— begin Recorded data —

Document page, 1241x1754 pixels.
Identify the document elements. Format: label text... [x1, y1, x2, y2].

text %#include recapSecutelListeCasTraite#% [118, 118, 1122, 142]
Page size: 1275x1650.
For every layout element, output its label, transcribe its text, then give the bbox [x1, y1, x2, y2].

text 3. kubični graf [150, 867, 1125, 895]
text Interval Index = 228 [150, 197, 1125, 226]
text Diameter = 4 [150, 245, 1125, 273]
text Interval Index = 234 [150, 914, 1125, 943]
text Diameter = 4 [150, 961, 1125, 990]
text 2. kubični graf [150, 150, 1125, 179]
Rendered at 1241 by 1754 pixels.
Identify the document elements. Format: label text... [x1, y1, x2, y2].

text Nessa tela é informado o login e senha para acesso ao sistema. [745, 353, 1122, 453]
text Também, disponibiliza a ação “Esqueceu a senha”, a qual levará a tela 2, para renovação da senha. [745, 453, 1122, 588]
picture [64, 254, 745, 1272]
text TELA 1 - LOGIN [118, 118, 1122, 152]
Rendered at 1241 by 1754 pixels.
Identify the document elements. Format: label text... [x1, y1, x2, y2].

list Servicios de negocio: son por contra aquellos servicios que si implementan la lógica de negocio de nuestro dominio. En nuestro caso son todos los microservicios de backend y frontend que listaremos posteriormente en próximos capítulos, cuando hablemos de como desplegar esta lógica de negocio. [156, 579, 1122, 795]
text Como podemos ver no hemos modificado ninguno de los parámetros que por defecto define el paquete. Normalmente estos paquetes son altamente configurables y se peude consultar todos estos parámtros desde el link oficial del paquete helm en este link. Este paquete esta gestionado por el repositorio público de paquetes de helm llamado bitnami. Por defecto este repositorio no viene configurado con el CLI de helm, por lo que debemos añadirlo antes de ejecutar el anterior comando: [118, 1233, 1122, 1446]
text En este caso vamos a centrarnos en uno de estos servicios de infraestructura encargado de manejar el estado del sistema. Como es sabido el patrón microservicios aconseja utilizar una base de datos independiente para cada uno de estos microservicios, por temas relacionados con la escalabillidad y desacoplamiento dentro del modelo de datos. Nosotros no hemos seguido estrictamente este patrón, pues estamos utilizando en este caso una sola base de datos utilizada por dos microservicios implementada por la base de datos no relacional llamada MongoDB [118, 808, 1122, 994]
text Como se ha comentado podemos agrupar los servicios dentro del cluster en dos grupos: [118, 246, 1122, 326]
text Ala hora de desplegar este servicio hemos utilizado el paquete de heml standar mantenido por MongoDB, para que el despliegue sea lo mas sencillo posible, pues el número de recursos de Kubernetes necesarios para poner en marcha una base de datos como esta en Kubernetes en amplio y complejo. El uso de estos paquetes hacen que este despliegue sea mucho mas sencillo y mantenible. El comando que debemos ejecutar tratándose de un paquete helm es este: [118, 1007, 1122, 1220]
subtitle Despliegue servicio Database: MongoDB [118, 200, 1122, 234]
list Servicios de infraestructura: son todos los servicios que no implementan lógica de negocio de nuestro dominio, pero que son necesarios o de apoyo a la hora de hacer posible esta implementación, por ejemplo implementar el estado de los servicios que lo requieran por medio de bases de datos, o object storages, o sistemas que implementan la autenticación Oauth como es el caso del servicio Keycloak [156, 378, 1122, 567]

— end Recorded data —

#### Stated problem:
Format all the lines above as a numbered list, leaving out any blank lines.

#### Solution to this task:
1. Document page, 1241x1754 pixels.
2. Identify the document elements. Format: label text... [x1, y1, x2, y2].
3. text %#include recapSecutelListeCasTraite#% [118, 118, 1122, 142]
4. Page size: 1275x1650.
5. For every layout element, output its label, transcribe its text, then give the bbox [x1, y1, x2, y2].
6. text 3. kubični graf [150, 867, 1125, 895]
7. text Interval Index = 228 [150, 197, 1125, 226]
8. text Diameter = 4 [150, 245, 1125, 273]
9. text Interval Index = 234 [150, 914, 1125, 943]
10. text Diameter = 4 [150, 961, 1125, 990]
11. text 2. kubični graf [150, 150, 1125, 179]
12. Rendered at 1241 by 1754 pixels.
13. Identify the document elements. Format: label text... [x1, y1, x2, y2].
14. text Nessa tela é informado o login e senha para acesso ao sistema. [745, 353, 1122, 453]
15. text Também, disponibiliza a ação “Esqueceu a senha”, a qual levará a tela 2, para renovação da senha. [745, 453, 1122, 588]
16. picture [64, 254, 745, 1272]
17. text TELA 1 - LOGIN [118, 118, 1122, 152]
18. Rendered at 1241 by 1754 pixels.
19. Identify the document elements. Format: label text... [x1, y1, x2, y2].
20. list Servicios de negocio: son por contra aquellos servicios que si implementan la lógica de negocio de nuestro dominio. En nuestro caso son todos los microservicios de backend y frontend que listaremos posteriormente en próximos capítulos, cuando hablemos de como desplegar esta lógica de negocio. [156, 579, 1122, 795]
21. text Como podemos ver no hemos modificado ninguno de los parámetros que por defecto define el paquete. Normalmente estos paquetes son altamente configurables y se peude consultar todos estos parámtros desde el link oficial del paquete helm en este link. Este paquete esta gestionado por el repositorio público de paquetes de helm llamado bitnami. Por defecto este repositorio no viene configurado con el CLI de helm, por lo que debemos añadirlo antes de ejecutar el anterior comando: [118, 1233, 1122, 1446]
22. text En este caso vamos a centrarnos en uno de estos servicios de infraestructura encargado de manejar el estado del sistema. Como es sabido el patrón microservicios aconseja utilizar una base de datos independiente para cada uno de estos microservicios, por temas relacionados con la escalabillidad y desacoplamiento dentro del modelo de datos. Nosotros no hemos seguido estrictamente este patrón, pues estamos utilizando en este caso una sola base de datos utilizada por dos microservicios implementada por la base de datos no relacional llamada MongoDB [118, 808, 1122, 994]
23. text Como se ha comentado podemos agrupar los servicios dentro del cluster en dos grupos: [118, 246, 1122, 326]
24. text Ala hora de desplegar este servicio hemos utilizado el paquete de heml standar mantenido por MongoDB, para que el despliegue sea lo mas sencillo posible, pues el número de recursos de Kubernetes necesarios para poner en marcha una base de datos como esta en Kubernetes en amplio y complejo. El uso de estos paquetes hacen que este despliegue sea mucho mas sencillo y mantenible. El comando que debemos ejecutar tratándose de un paquete helm es este: [118, 1007, 1122, 1220]
25. subtitle Despliegue servicio Database: MongoDB [118, 200, 1122, 234]
26. list Servicios de infraestructura: son todos los servicios que no implementan lógica de negocio de nuestro dominio, pero que son necesarios o de apoyo a la hora de hacer posible esta implementación, por ejemplo implementar el estado de los servicios que lo requieran por medio de bases de datos, o object storages, o sistemas que implementan la autenticación Oauth como es el caso del servicio Keycloak [156, 378, 1122, 567]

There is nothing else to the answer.